*** Block opens ***

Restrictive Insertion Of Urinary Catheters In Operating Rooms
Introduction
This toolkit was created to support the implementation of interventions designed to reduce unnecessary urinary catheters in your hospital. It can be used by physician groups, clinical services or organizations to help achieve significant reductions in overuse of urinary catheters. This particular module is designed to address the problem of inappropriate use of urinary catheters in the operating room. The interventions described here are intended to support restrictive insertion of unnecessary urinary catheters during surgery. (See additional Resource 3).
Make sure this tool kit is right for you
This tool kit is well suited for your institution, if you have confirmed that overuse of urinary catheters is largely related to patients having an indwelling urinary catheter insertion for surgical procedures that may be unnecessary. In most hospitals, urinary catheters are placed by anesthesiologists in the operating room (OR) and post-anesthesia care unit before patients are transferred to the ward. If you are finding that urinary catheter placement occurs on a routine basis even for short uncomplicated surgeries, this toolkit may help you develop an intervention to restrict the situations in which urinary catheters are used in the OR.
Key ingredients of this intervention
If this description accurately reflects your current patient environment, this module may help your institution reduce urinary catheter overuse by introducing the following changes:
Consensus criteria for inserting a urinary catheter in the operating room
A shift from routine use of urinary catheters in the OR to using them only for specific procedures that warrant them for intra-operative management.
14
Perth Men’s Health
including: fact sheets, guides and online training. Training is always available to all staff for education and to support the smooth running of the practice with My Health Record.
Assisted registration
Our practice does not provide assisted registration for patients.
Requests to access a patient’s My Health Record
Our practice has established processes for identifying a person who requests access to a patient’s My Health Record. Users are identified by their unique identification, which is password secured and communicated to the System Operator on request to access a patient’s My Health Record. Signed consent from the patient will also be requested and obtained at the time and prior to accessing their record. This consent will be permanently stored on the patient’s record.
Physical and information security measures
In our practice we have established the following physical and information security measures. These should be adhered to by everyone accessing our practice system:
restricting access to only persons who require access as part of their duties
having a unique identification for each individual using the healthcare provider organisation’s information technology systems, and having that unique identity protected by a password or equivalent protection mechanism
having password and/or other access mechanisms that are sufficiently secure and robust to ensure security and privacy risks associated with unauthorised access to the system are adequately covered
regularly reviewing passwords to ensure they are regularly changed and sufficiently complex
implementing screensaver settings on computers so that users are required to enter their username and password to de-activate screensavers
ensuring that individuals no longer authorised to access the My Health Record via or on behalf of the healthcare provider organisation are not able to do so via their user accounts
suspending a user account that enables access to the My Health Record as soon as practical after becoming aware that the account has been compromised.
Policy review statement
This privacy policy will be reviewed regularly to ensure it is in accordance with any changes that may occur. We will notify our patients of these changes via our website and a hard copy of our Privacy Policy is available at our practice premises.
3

*** Block closes ***
*** Block opens ***

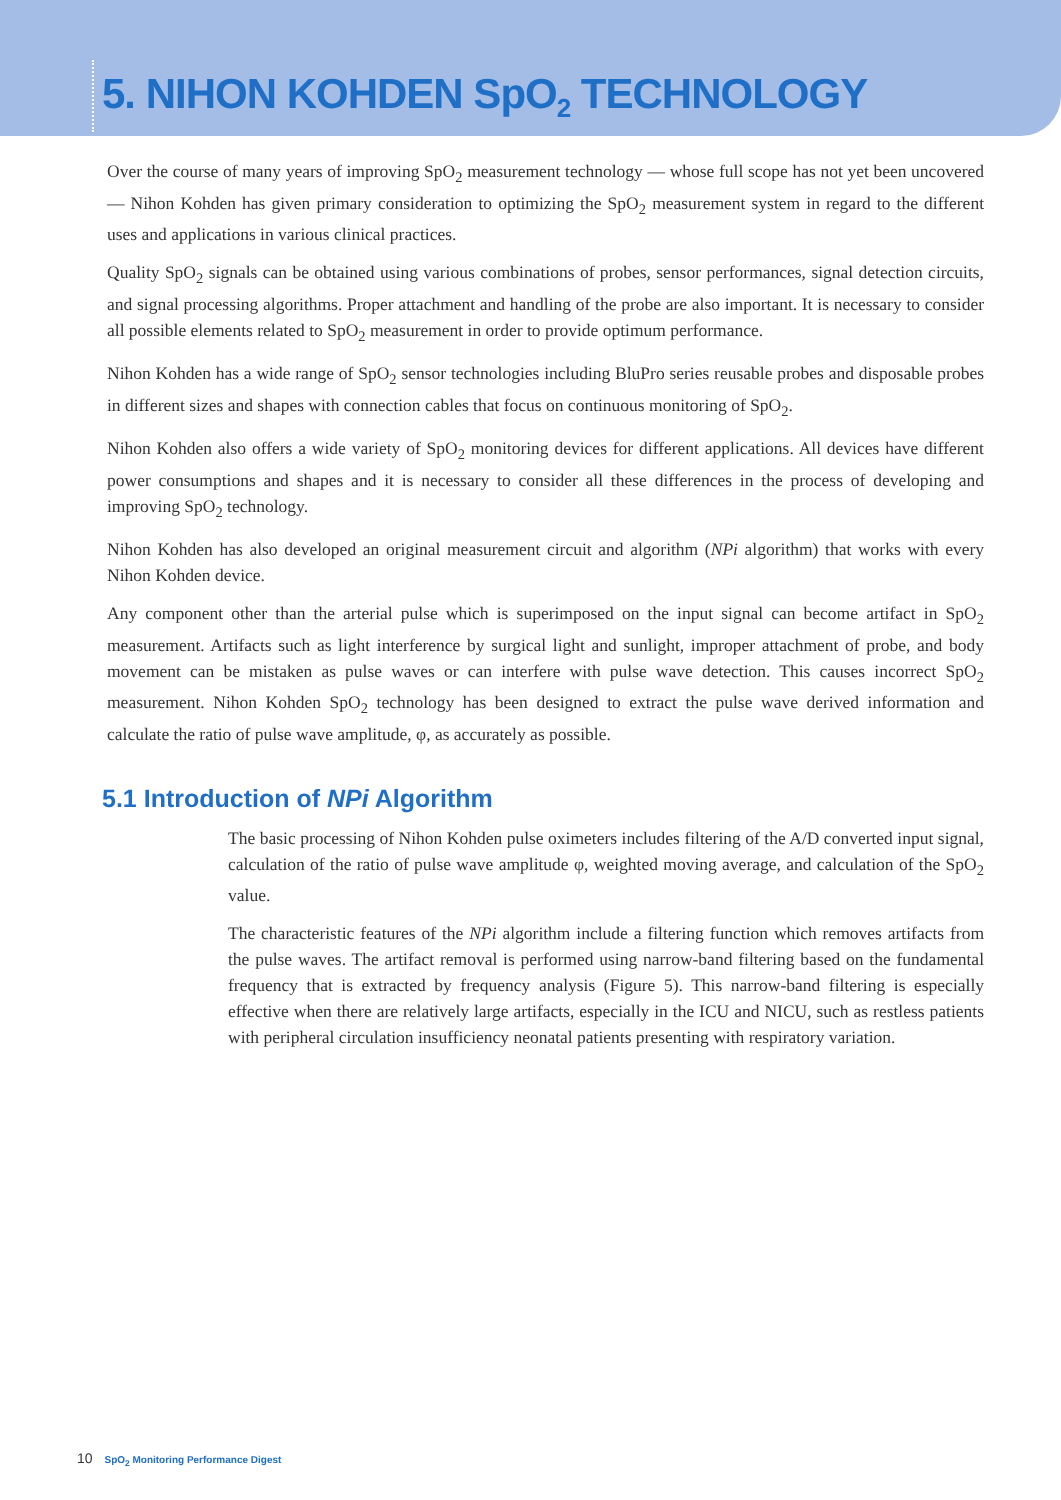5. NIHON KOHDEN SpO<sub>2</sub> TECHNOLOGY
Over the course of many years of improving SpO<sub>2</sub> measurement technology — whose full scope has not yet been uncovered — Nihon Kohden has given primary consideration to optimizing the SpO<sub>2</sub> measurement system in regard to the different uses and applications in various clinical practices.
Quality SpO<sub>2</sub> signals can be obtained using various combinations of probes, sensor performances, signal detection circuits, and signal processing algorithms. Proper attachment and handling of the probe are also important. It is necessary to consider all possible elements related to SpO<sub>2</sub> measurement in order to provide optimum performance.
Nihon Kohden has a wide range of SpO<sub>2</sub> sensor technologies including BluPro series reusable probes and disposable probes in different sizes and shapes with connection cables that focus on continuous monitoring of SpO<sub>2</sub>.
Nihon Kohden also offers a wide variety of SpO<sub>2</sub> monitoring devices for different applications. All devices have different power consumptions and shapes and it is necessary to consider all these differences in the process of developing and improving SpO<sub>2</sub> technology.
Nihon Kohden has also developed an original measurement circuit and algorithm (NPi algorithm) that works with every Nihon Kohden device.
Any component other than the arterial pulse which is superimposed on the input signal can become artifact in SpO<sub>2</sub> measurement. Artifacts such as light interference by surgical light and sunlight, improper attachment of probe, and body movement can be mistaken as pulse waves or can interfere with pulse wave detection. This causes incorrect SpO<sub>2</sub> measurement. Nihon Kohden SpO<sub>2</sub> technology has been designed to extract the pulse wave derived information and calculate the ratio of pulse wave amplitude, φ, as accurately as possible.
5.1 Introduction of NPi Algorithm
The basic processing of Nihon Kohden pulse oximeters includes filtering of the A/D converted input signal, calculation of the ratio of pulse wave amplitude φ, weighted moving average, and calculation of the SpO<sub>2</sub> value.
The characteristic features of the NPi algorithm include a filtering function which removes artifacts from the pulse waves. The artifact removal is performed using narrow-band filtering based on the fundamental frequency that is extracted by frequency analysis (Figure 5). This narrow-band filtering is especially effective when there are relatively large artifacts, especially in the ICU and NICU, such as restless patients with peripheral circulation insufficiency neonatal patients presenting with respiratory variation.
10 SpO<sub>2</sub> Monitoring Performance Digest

*** Block closes ***

WHAT IS BEING ASKED: Among the entries above, the lines between the ones containing "Quality SpO<sub>2</sub> signals" and "Nihon Kohden has also", inclusive, are to be transcribed exactly. No other line is to be given.

TASK OUTPUT:
Quality SpO<sub>2</sub> signals can be obtained using various combinations of probes, sensor performances, signal detection circuits, and signal processing algorithms. Proper attachment and handling of the probe are also important. It is necessary to consider all possible elements related to SpO<sub>2</sub> measurement in order to provide optimum performance.
Nihon Kohden has a wide range of SpO<sub>2</sub> sensor technologies including BluPro series reusable probes and disposable probes in different sizes and shapes with connection cables that focus on continuous monitoring of SpO<sub>2</sub>.
Nihon Kohden also offers a wide variety of SpO<sub>2</sub> monitoring devices for different applications. All devices have different power consumptions and shapes and it is necessary to consider all these differences in the process of developing and improving SpO<sub>2</sub> technology.
Nihon Kohden has also developed an original measurement circuit and algorithm (NPi algorithm) that works with every Nihon Kohden device.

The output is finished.